▸ What the exercise asks
Convert the lines below into a Markdown table, starting with the line that contains "common name: Hairy sedge" and running through the last line. Use two columns, Row for the row number and Line for the line itself, and leave out any blank lines.

▸ Material shown
__________________________________________________

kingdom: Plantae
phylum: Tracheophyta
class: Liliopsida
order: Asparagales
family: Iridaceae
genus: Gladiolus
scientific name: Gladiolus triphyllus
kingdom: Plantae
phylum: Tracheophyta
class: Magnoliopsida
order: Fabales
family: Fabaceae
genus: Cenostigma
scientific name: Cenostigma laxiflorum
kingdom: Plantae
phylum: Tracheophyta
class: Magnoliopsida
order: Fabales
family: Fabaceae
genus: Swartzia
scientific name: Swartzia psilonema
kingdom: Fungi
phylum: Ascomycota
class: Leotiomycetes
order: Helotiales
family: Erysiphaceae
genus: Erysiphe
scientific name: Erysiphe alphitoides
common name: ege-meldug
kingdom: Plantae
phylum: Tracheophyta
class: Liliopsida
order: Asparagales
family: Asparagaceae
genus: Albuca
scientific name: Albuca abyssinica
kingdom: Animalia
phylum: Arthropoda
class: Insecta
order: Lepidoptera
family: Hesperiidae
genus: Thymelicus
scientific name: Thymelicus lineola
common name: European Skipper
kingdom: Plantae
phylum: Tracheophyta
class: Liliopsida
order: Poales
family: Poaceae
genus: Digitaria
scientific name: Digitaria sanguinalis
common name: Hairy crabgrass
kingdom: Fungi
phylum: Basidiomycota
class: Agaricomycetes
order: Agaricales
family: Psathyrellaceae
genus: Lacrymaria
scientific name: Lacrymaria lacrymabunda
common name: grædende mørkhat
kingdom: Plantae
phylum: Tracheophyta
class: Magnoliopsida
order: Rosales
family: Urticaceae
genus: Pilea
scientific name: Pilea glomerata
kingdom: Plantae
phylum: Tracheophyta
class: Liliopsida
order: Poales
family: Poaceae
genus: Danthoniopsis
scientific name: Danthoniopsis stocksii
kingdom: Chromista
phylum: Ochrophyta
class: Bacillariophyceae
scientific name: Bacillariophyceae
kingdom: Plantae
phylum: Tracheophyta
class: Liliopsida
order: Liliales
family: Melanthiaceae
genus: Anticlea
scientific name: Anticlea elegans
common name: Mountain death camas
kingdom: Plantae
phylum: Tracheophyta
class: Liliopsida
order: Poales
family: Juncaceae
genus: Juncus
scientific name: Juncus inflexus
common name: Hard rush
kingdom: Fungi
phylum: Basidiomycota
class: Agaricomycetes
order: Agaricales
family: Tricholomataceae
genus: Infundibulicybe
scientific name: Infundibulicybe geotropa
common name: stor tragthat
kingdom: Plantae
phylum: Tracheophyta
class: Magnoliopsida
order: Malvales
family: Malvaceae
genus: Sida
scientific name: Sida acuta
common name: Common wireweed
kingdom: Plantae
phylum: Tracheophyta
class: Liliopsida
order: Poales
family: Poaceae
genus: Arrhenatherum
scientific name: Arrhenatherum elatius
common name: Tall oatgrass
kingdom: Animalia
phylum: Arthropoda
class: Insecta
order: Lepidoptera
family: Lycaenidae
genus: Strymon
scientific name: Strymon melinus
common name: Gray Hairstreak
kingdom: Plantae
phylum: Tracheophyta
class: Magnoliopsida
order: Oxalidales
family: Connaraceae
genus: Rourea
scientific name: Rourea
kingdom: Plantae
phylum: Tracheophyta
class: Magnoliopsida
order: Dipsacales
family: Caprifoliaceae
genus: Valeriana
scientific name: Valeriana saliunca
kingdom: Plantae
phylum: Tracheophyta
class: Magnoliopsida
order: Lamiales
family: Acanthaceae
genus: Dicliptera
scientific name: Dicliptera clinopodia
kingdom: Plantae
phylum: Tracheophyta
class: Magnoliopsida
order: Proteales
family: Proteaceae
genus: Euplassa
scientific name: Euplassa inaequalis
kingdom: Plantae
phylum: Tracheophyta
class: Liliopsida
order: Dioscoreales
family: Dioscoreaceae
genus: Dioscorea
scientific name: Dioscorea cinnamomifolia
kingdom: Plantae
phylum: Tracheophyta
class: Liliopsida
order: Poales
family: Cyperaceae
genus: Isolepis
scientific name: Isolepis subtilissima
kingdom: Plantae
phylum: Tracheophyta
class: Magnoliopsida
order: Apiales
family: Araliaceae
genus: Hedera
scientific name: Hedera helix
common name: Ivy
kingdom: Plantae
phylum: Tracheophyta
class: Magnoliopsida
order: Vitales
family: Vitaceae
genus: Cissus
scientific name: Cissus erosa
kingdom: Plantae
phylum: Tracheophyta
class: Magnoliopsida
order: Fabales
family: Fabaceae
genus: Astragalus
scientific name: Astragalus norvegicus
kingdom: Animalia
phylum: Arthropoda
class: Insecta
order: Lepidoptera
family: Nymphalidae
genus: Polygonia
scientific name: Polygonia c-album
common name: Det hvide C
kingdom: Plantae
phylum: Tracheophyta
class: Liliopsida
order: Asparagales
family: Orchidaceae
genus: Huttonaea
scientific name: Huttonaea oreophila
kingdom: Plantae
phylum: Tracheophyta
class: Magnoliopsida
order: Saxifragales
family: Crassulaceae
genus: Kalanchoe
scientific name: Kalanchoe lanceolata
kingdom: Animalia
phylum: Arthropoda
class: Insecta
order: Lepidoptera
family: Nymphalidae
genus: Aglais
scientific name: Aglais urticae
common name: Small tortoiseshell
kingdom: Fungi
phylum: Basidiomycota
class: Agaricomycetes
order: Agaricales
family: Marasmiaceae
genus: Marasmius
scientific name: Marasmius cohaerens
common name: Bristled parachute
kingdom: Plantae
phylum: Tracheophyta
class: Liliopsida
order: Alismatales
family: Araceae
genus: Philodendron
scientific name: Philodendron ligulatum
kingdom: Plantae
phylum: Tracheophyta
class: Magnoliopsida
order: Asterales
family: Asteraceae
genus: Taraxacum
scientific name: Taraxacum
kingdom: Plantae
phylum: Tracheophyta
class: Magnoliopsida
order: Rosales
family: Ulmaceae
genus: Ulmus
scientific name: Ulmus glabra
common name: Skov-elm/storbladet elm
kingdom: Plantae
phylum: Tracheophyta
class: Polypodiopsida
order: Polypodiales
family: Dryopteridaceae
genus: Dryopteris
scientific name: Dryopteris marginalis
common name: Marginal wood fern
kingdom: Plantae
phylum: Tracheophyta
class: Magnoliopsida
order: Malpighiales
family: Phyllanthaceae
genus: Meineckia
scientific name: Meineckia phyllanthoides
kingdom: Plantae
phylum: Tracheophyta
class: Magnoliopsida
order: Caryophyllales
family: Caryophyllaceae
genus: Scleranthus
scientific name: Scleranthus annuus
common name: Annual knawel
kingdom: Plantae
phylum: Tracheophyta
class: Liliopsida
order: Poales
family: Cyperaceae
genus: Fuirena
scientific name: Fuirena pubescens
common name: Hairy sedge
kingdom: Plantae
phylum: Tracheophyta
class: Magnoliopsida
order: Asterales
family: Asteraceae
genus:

__________________________________________________

▸ Response
| Row | Line |
|---|---|
| 1 | common name: Hairy sedge |
| 2 | kingdom: Plantae |
| 3 | phylum: Tracheophyta |
| 4 | class: Magnoliopsida |
| 5 | order: Asterales |
| 6 | family: Asteraceae |
| 7 | genus: |